Assigned task A:
Using the restaurant review below, decide whether each statement agrees with it: (i) the oxtail croquettes came with a glass of Verdejo; (ii) the sirloin was served well done; (iii) the private dining room is divided from the main floor by sliding frosted glass screens. Answer yes or no for each, quoting the exact words of the review that decide it.
Assigned task B:
Pick up the restaurant review below after its final sentence and continue it in the same voice for about two paragraphs.

Extract:
[Start of section]
Guided into one of the restaurant’s private dining rooms, separated from the main floor by sliding frosted glass screens, we swiftly make a start on one of their famous in-house gins: a dark berry infusion served with premium tonic. 

And so it begins. We start with a glass of Verdejo and a hefty trio of oxtail croquettes. Taken from the tail of the cow, it’s not the prettiest cut but is considered one of the best for braising and stewing – making it ideal for this particular dish. 

The golden nuggets come out warm and crisp. Once broken in half, a mass of shredded oxtail meat is revealed. Plonked atop generous dabs of celeriac puree, with a hearty pile of pickled red onions in the centre and a scattering of fresh horseradish, they make for a punchy and filling entree. 

Next, the main event: a 300g cut of top-quality sirloin served medium-rare. The Montague grill’s ceramic plate gives it a healthy char, but once we slice into it we’re presented with perfectly pink flesh.
[End of section]
Dataset extract:
[Start of section]
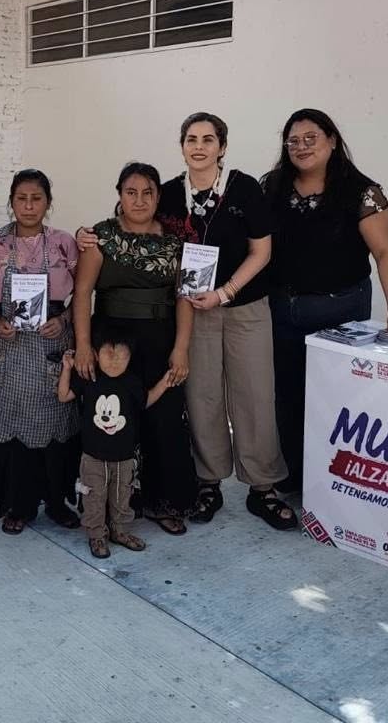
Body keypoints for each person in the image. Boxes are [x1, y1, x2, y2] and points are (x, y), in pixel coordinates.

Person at [263, 108, 388, 492]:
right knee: (287, 396)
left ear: (332, 140)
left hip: (340, 313)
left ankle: (334, 484)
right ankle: (295, 477)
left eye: (311, 138)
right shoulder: (271, 187)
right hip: (281, 313)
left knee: (336, 400)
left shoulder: (363, 192)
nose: (301, 147)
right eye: (293, 141)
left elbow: (386, 252)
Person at [159, 113, 295, 530]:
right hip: (191, 312)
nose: (199, 146)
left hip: (244, 307)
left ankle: (263, 488)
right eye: (191, 139)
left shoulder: (244, 188)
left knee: (255, 394)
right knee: (202, 397)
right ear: (181, 145)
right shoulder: (167, 194)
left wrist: (225, 292)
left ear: (222, 146)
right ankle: (208, 482)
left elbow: (262, 253)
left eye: (208, 139)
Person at [72, 162, 197, 535]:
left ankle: (165, 501)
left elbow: (185, 296)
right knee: (112, 422)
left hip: (161, 338)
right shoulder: (100, 237)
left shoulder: (176, 241)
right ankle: (108, 504)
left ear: (159, 196)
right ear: (119, 196)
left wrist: (182, 348)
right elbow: (82, 295)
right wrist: (82, 345)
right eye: (131, 192)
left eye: (147, 192)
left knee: (164, 420)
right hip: (111, 343)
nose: (139, 200)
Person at [0, 169, 80, 534]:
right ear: (11, 201)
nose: (29, 205)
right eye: (22, 198)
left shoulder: (64, 244)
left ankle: (57, 499)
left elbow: (83, 290)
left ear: (48, 203)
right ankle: (15, 501)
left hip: (52, 342)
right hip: (9, 344)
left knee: (55, 421)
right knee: (9, 421)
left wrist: (63, 323)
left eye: (37, 198)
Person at [57, 325, 175, 559]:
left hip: (124, 456)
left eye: (121, 356)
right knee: (94, 497)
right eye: (108, 355)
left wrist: (165, 382)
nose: (114, 362)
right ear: (95, 353)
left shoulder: (132, 382)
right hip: (92, 455)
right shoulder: (88, 376)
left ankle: (120, 531)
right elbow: (63, 396)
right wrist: (67, 369)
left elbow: (146, 401)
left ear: (130, 357)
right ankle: (96, 535)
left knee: (123, 496)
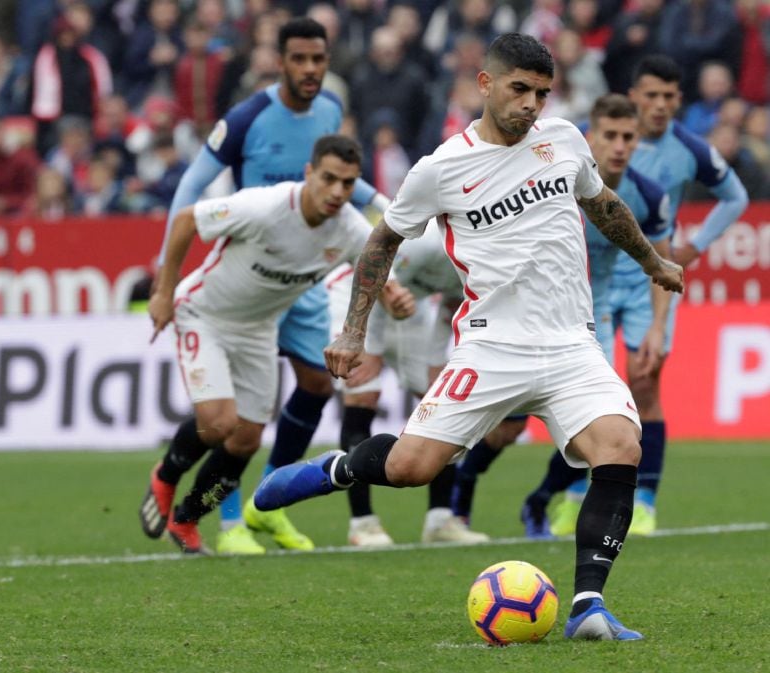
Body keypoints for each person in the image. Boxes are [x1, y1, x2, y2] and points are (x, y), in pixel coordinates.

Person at [254, 34, 683, 641]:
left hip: (570, 344)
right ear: (485, 84)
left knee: (620, 446)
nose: (531, 103)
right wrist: (352, 330)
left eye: (541, 93)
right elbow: (382, 241)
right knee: (410, 467)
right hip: (491, 347)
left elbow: (603, 204)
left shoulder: (564, 140)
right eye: (519, 89)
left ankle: (589, 605)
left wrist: (652, 262)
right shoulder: (441, 168)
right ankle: (340, 468)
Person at [147, 17, 392, 556]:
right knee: (227, 419)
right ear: (279, 62)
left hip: (302, 273)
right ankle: (229, 521)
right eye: (299, 59)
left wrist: (381, 203)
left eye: (318, 59)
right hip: (254, 259)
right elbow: (191, 186)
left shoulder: (330, 110)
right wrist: (165, 275)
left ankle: (268, 501)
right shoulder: (247, 117)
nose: (309, 69)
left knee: (316, 383)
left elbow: (341, 177)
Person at [449, 93, 673, 539]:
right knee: (507, 428)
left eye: (628, 137)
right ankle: (460, 498)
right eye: (610, 135)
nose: (619, 147)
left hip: (590, 315)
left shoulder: (647, 196)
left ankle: (542, 499)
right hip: (532, 311)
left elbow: (661, 262)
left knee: (601, 420)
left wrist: (657, 326)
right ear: (591, 136)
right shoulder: (553, 177)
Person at [548, 55, 750, 537]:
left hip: (647, 279)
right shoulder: (592, 138)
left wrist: (694, 247)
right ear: (634, 97)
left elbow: (736, 198)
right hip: (591, 283)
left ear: (679, 100)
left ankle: (645, 503)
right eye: (652, 95)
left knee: (644, 386)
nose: (660, 105)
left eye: (669, 97)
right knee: (585, 395)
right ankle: (574, 496)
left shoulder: (690, 149)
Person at [324, 225, 490, 546]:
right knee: (363, 393)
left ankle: (440, 521)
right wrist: (366, 342)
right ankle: (363, 524)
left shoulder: (487, 260)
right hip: (360, 301)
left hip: (413, 311)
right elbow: (374, 268)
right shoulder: (428, 243)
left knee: (443, 399)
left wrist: (437, 362)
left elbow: (452, 307)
[End of section]
Your response A:
(i) Yes: "We start with a glass of Verdejo and a hefty trio of oxtail croquettes."
(ii) No: "a 300g cut of top-quality sirloin served medium-rare"
(iii) Yes: "separated from the main floor by sliding frosted glass screens"

Your response B:
It’s joined on the plate by a copper saucer of herby and sweet Béarnaise and a mug piled high with proper chunky triple-cooked chips. Paired with a glass of Finca La Florencia Argentinian malbec, we couldn’t be happier.

To finish, we settle on a trio of crème brûlées: one classic, one coffee-flavoured and a dark fruit concoction. A sweet treat to end the evening on. 

Full to the brim, we make our way out into the wintry night with significantly more cheer than we arrived with. It’s not hard to see why, even in January, the place is buzzing.